How changes in neural engagement helps in learning

How changes in neural engagement helps in learning

We've all heard the adage, "If at first you don't succeed, try, try again," but new research from finds that it isn't all about repetition. Rather, internal states like engagement can also have an impact on learning.

The collaborative research, published in Nature Neuroscience, examined how changes in internal states, such as arousal, attention, motivation, and engagement can affect the learning process using brain-computer interface (BCI) technology. Findings suggest that changes in internal states can systematically influence how behavior improves with learning, thus paving the way for more effective methods to teach people skills quickly, and to a higher level of proficiency.

Using a BCI learning paradigm, the researchers observed how neural activity changed, and the degree to which these changes were influenced by shifts in internal states, as subjects performed tasks by moving a cursor on a computer screen using only patterns of neural activity.

As the study unfolded, the team began to notice occasional large, abrupt fluctuations in neural population activity within the motor cortex. At first, they did not understand why this was happening, but over time, they came to realize that the fluctuations happened whenever the subject was surprised with a change in the task. (Changes ranged from brief pauses to perturbations of the BCI mapping.) At these moments, the subjects' pupils dilated, suggesting that the abrupt fluctuation was the neural manifestation of an internal state, engagement.

"We weren't looking for this particular effect in the neural data," says the senior author. "The pupil diameter was tightly correlated with the engagement signal that we saw in the neural activity, and it seems to have a massive effect in the motor cortex."

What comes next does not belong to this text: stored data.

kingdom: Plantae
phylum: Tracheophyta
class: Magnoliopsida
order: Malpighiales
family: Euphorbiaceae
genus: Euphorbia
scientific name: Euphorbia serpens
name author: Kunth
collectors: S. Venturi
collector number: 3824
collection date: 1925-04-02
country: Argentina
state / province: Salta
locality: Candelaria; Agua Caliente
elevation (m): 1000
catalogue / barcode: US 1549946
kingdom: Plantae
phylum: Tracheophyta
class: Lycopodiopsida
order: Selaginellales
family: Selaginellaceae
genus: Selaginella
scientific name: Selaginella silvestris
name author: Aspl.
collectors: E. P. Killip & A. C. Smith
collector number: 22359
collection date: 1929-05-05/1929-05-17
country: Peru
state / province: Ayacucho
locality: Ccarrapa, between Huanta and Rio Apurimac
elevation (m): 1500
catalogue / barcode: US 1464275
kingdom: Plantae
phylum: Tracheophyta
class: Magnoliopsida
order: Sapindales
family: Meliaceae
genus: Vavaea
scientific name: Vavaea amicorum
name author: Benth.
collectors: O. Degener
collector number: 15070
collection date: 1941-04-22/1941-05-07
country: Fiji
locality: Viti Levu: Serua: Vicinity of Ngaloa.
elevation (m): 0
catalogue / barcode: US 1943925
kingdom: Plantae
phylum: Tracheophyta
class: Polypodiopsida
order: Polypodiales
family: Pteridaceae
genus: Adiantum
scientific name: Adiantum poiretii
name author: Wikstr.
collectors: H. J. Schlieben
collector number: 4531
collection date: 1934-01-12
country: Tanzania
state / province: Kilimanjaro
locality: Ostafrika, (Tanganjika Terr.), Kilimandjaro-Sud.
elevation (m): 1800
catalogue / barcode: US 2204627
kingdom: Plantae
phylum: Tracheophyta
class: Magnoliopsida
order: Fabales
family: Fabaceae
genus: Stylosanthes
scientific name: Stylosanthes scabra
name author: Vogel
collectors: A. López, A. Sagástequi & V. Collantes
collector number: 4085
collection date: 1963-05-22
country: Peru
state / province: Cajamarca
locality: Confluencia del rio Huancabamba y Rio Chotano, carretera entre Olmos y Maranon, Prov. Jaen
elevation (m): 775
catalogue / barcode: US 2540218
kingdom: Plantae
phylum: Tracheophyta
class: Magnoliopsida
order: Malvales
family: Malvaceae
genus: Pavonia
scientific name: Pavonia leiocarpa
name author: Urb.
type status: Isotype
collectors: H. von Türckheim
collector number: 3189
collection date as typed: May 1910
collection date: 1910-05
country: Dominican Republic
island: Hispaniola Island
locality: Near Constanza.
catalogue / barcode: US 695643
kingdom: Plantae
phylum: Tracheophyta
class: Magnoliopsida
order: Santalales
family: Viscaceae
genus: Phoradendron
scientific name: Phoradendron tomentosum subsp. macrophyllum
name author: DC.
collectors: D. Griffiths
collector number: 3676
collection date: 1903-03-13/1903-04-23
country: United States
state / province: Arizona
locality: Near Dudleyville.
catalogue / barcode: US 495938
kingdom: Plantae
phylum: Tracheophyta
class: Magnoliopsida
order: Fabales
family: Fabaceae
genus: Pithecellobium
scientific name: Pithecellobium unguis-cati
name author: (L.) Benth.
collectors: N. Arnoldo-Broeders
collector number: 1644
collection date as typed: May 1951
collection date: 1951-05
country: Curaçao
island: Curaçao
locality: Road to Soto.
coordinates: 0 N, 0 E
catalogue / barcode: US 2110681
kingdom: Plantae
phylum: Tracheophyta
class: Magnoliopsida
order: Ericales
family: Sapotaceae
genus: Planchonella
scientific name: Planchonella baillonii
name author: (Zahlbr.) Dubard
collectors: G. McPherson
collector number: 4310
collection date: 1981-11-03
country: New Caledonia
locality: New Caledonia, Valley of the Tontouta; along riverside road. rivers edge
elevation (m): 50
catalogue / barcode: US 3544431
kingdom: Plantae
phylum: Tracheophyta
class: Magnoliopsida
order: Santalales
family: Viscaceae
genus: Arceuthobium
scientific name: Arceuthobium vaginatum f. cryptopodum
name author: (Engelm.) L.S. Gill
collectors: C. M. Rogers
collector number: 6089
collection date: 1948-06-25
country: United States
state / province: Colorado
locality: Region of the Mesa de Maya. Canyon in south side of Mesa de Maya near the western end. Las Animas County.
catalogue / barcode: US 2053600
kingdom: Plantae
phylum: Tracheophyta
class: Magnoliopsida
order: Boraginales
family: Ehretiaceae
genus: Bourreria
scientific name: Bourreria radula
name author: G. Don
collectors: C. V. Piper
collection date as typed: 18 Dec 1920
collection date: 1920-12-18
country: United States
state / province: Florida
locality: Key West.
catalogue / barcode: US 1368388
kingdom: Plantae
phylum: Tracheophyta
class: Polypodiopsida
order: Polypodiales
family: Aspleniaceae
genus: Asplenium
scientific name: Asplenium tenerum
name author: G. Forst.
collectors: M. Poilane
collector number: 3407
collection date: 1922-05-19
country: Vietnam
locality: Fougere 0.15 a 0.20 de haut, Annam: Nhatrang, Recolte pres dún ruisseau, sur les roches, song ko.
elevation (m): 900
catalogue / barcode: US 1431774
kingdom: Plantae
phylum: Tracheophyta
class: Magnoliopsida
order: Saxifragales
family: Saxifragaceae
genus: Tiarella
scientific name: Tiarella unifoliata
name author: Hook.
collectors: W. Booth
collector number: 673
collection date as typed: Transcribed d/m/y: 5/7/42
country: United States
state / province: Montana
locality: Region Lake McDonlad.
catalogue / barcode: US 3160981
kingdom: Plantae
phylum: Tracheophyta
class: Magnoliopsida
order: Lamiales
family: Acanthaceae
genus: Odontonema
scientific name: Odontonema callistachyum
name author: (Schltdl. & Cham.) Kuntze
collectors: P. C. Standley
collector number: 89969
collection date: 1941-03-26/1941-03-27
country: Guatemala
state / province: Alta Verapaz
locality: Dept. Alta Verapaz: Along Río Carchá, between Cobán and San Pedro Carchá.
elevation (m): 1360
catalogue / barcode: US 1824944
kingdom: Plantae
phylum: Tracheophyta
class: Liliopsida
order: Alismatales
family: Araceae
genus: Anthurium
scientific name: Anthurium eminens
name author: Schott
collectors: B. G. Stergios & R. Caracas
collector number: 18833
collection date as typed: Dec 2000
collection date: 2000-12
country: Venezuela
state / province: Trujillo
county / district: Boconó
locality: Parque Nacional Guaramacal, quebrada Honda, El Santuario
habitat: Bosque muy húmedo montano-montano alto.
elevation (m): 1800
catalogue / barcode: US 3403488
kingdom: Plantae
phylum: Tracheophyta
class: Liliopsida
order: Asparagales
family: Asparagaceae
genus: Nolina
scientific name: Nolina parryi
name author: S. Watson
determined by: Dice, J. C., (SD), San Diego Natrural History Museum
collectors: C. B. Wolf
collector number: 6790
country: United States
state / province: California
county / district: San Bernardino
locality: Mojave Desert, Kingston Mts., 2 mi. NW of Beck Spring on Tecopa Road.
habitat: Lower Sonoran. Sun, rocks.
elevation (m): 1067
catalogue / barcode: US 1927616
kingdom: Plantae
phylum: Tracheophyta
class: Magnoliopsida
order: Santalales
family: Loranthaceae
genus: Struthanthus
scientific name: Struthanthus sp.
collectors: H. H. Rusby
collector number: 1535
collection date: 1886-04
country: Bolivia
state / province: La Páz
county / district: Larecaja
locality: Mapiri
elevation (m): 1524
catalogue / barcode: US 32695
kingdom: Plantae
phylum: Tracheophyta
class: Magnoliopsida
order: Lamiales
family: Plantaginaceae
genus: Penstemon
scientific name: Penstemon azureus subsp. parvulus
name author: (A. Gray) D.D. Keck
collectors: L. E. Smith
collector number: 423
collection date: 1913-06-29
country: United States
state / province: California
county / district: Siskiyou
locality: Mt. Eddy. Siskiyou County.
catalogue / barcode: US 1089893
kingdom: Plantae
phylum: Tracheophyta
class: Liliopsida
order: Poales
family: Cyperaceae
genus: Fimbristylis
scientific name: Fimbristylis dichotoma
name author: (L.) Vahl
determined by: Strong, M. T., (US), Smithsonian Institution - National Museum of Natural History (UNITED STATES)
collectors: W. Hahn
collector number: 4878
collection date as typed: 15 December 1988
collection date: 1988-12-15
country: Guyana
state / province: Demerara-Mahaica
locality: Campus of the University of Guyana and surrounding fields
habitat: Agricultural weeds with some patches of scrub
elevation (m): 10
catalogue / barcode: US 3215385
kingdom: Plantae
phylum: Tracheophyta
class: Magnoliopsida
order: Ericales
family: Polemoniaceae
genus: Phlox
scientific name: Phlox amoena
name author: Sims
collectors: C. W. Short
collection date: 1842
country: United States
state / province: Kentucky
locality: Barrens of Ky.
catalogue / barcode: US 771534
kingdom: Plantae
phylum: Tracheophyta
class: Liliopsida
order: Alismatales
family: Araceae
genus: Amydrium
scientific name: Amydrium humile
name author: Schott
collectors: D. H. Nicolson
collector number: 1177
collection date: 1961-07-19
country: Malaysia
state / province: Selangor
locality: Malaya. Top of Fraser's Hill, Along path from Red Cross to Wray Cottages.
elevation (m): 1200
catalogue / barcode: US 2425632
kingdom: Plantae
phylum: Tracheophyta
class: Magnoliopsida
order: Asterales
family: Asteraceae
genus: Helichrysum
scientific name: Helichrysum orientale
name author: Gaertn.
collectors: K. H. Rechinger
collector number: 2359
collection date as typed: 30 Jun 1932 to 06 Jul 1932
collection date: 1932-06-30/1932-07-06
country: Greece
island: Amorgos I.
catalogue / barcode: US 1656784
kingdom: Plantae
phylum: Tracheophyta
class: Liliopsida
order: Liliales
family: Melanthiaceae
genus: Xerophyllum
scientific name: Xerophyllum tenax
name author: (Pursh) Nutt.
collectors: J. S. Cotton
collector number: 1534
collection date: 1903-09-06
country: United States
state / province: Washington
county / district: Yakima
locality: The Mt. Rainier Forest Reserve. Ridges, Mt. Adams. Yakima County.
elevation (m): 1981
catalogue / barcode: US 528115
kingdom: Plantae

Ultimately, the research suggests that subjects' level of engagement or attention can make things easier or harder to learn, depending on the context.

"You might have imagined that the brain would be set up with a clear segregation of functions, like motor areas to motor control, and emotional areas to emotional control, and sensory areas to sensory representation," says another author. "What we're finding is a serendipitous kind of intrusion of an internal state into a motor area. It could be that we can harness that signal to improve learning."